According to the authors, the study’s large and heterogeneous case sample suggested the findings might hold true for different lesion types, mammographic systems, and country-specific practices.

“In a population-based screening setting, the possibilities of work flow enhancement via implementation of an AI system are ample,” Sechopoulos’ group wrote. “One of the biggest potential benefits lies in the possibility of using such a system in countries that lack experienced breast radiologists, which might, for instance, impede the development, expansion, or continuation of screening programs.”

They cautioned, however, that the drawbacks of AI systems as stand-alone readers need clarification. “Regulations to define the medicolegal consequences when AI fails would have to be established,” they wrote. “Equally, trade-offs between patient outcome and cost-effectiveness have to be carefully addressed.”

In 2018, MedPage Today reported that an AI program was able to alter malignant features of DM images, highlighting the vulnerability of machine-based analysis to potential manipulation.

Stamatia Destounis, MD, of the University of Rochester in New York, called the results “extremely encouraging” for the development of AI algorithms.

“However, I would caution that this is a retrospective review with study cases from multiple collections that are enriched for cancers and also with benign false-positive findings,” she told MedPage Today.

In addition, the study was “an artificial representation of screening in a population,” said Destounis, who was not involved in the study.

She also noted that prior-year mammograms were available only for some mammograms, and this could have led to “differing interpretation comfort levels for radiologists. And the radiologists all knew these cases were enriched, which leads to bias.”

“To validate the AI algorithm, prospective screening studies would be needed, requiring very large numbers of patients, close collaboration with many centers, and considerable time intervals and expense,” Destounis continued.

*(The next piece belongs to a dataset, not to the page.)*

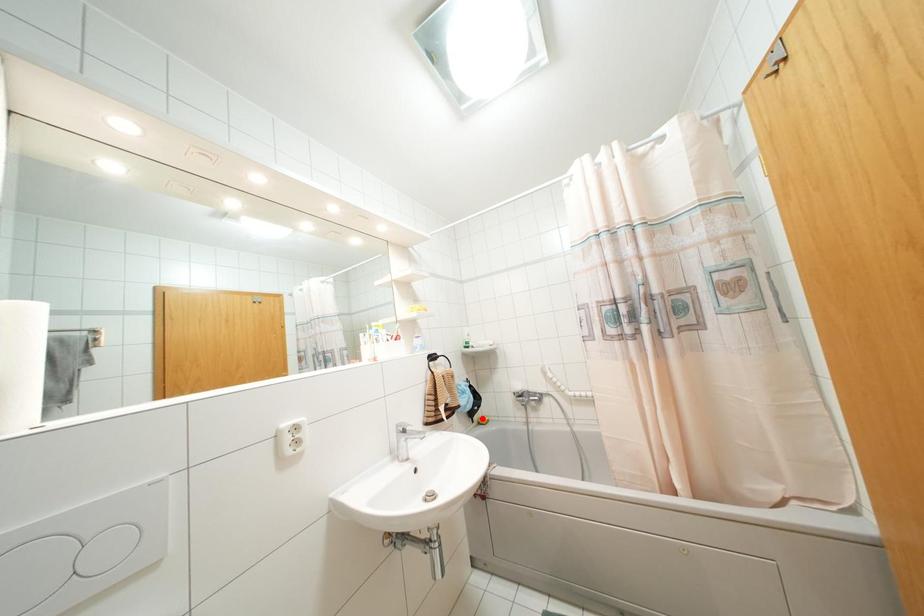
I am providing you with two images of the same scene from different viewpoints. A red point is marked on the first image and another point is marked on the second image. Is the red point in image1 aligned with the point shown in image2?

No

Destounis pointed out that the study included U.S. radiologists, who typically have higher recall rates, and European radiologists, who use double reading, consensus, and/or arbitration to keep their recall rates down. “This is another variable that can confound the results,” she explained.

However, Destounis acknowledged that “AI could be used as an intelligent second reader, especially in locations with a scarcity of radiologists performing breast imaging interpretation, and it could help reduce the false-negative rate of mammography.”

Some co-authors disclosed employment with Siemens Healthineers and ScreenPoint Medical BV. One co-author disclosed support from Siemens Healthineers.

Sechopoulos and Destounis disclosed no relevant relationships with industry.